• **Requirement**
Below are records. Copy every line with "picture" in it.

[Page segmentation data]
################

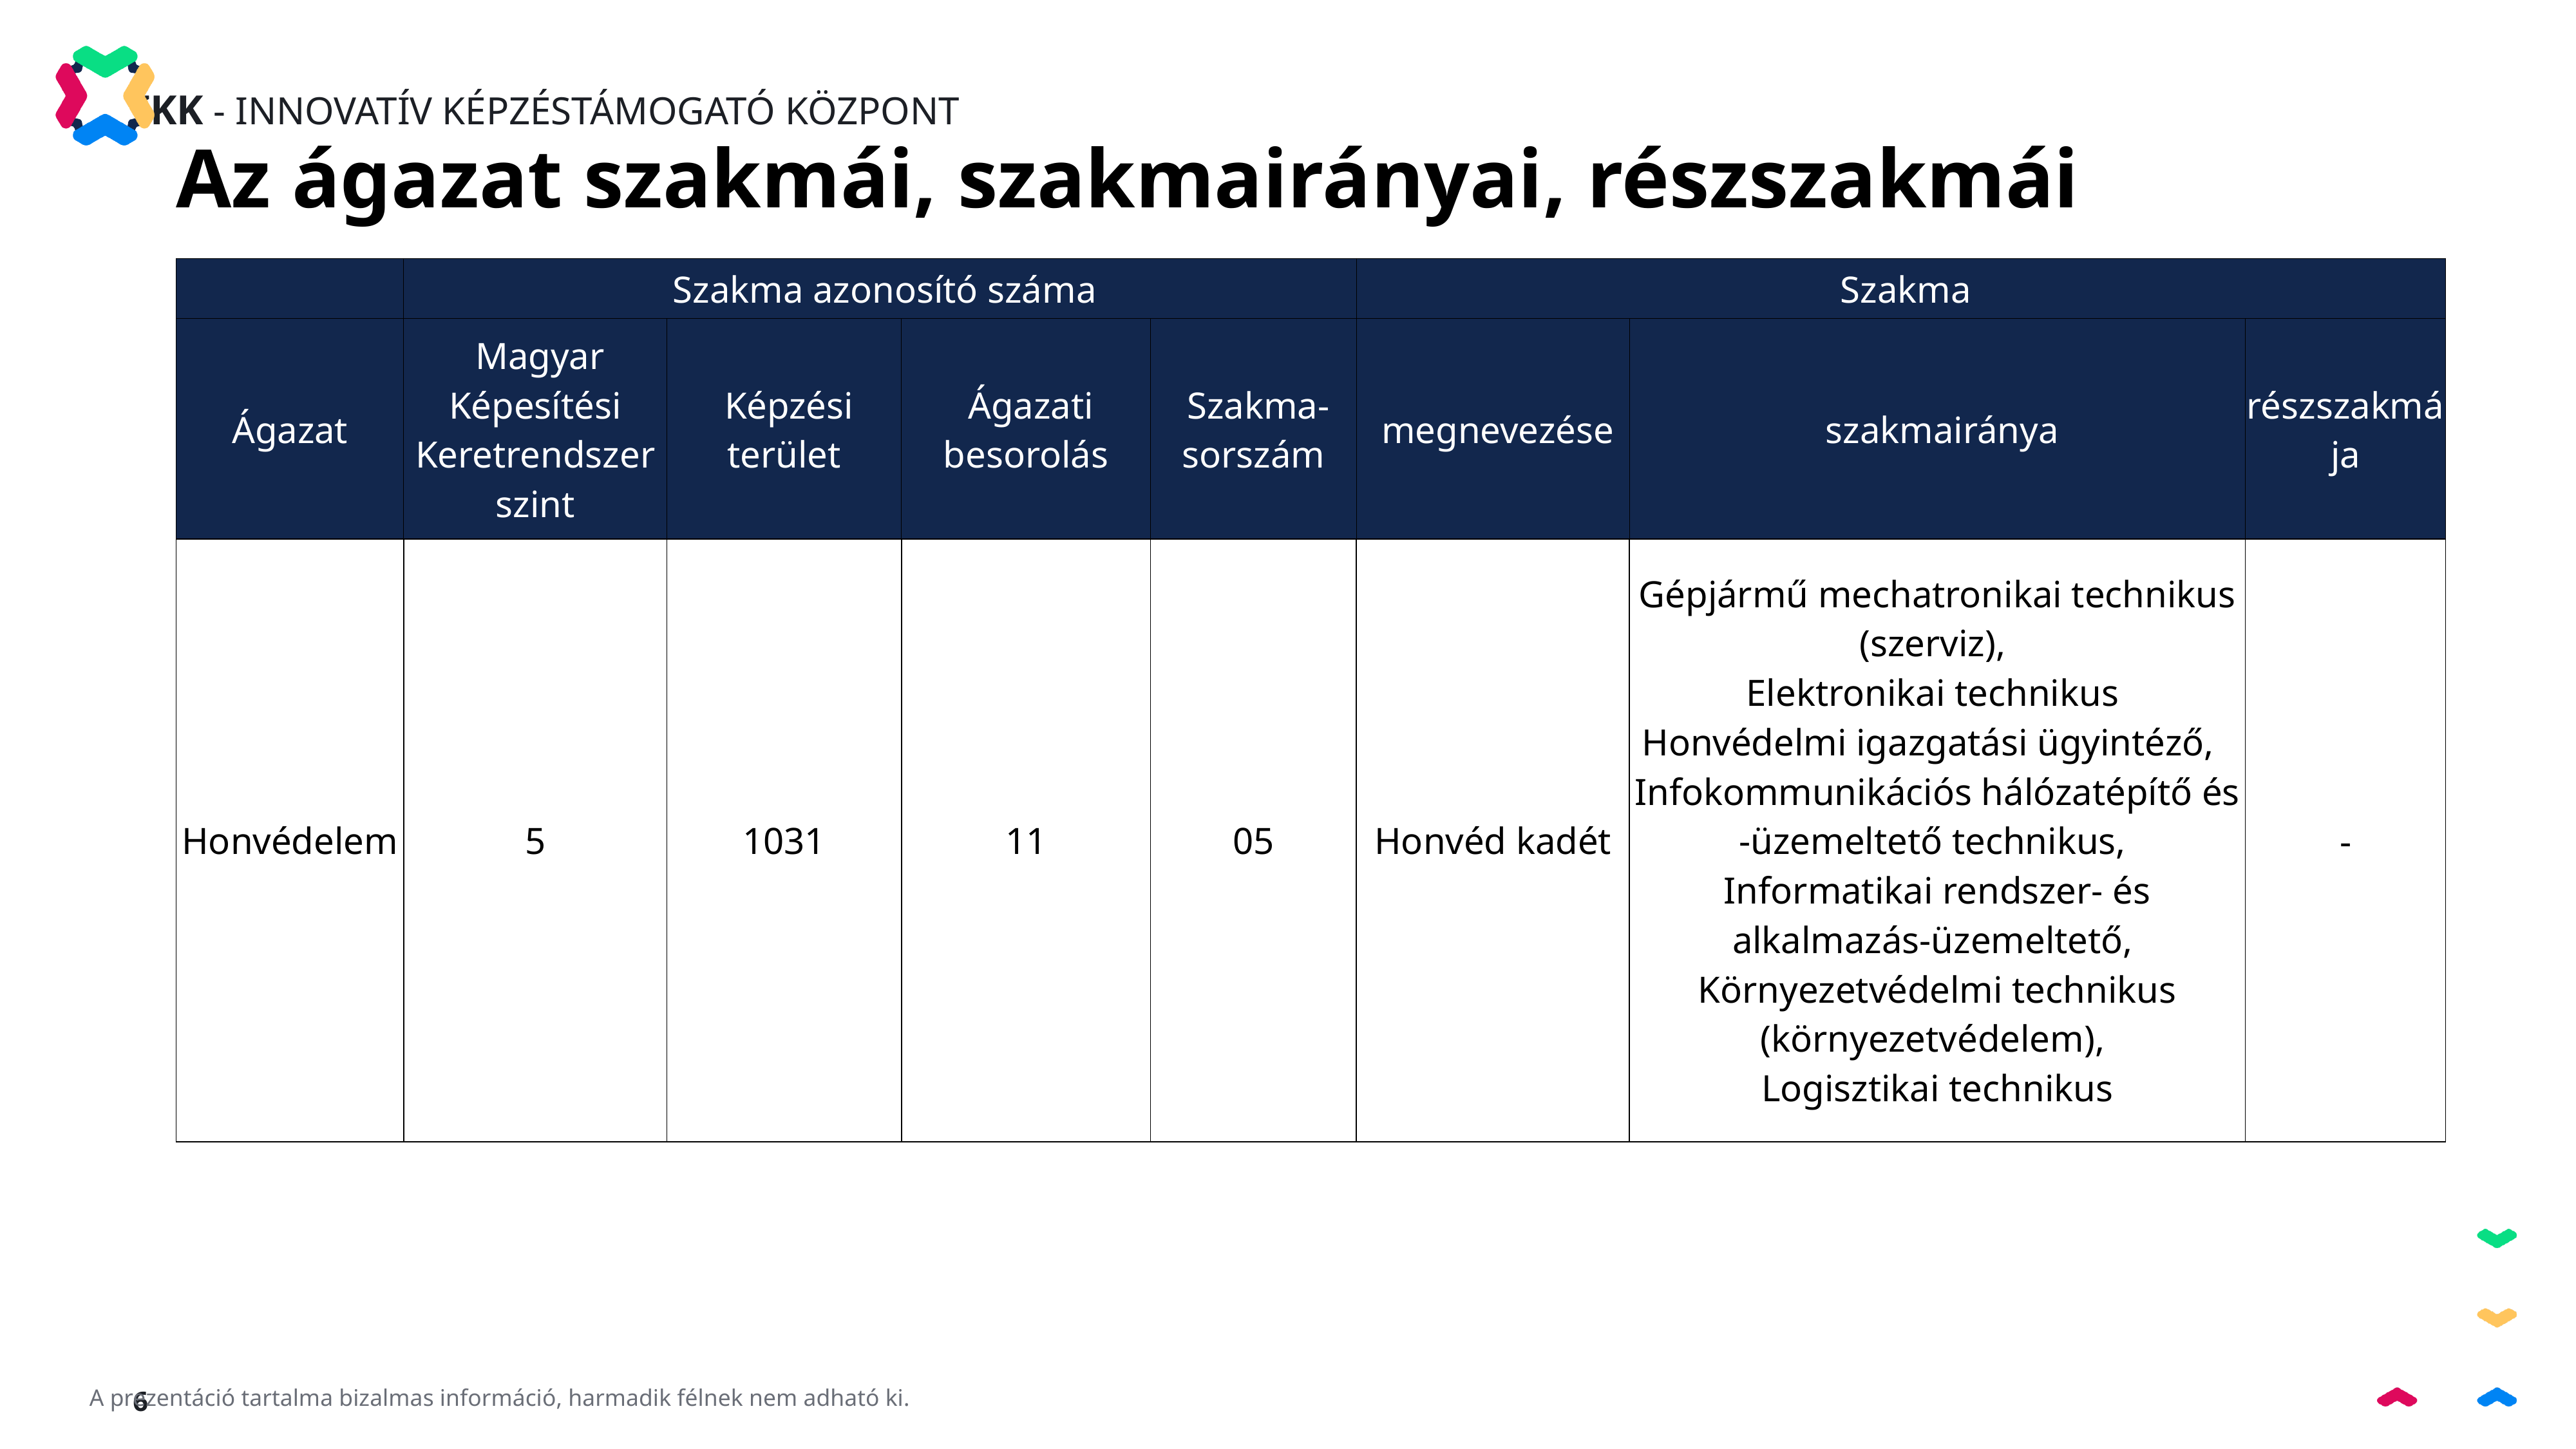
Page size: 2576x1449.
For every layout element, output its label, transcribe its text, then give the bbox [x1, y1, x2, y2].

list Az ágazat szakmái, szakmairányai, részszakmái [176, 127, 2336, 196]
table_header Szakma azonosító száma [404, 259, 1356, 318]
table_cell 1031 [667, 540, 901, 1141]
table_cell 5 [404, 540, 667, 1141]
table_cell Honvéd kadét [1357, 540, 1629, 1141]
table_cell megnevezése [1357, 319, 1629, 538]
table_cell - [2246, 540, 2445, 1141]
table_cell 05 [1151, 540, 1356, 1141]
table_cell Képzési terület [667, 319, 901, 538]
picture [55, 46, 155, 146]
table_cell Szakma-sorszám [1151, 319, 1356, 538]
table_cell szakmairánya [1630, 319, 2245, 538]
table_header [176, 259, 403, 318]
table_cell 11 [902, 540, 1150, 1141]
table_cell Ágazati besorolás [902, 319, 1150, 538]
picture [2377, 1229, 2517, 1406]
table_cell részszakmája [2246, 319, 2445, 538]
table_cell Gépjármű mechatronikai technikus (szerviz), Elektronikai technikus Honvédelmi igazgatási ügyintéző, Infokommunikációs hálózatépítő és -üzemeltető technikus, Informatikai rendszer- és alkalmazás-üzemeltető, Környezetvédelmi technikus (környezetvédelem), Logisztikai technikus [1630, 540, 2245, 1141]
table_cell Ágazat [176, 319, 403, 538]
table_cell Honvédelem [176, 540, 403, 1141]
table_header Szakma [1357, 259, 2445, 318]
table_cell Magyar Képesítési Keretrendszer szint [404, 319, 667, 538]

################

• **Output for this exercise**
picture [55, 46, 155, 146]
picture [2377, 1229, 2517, 1406]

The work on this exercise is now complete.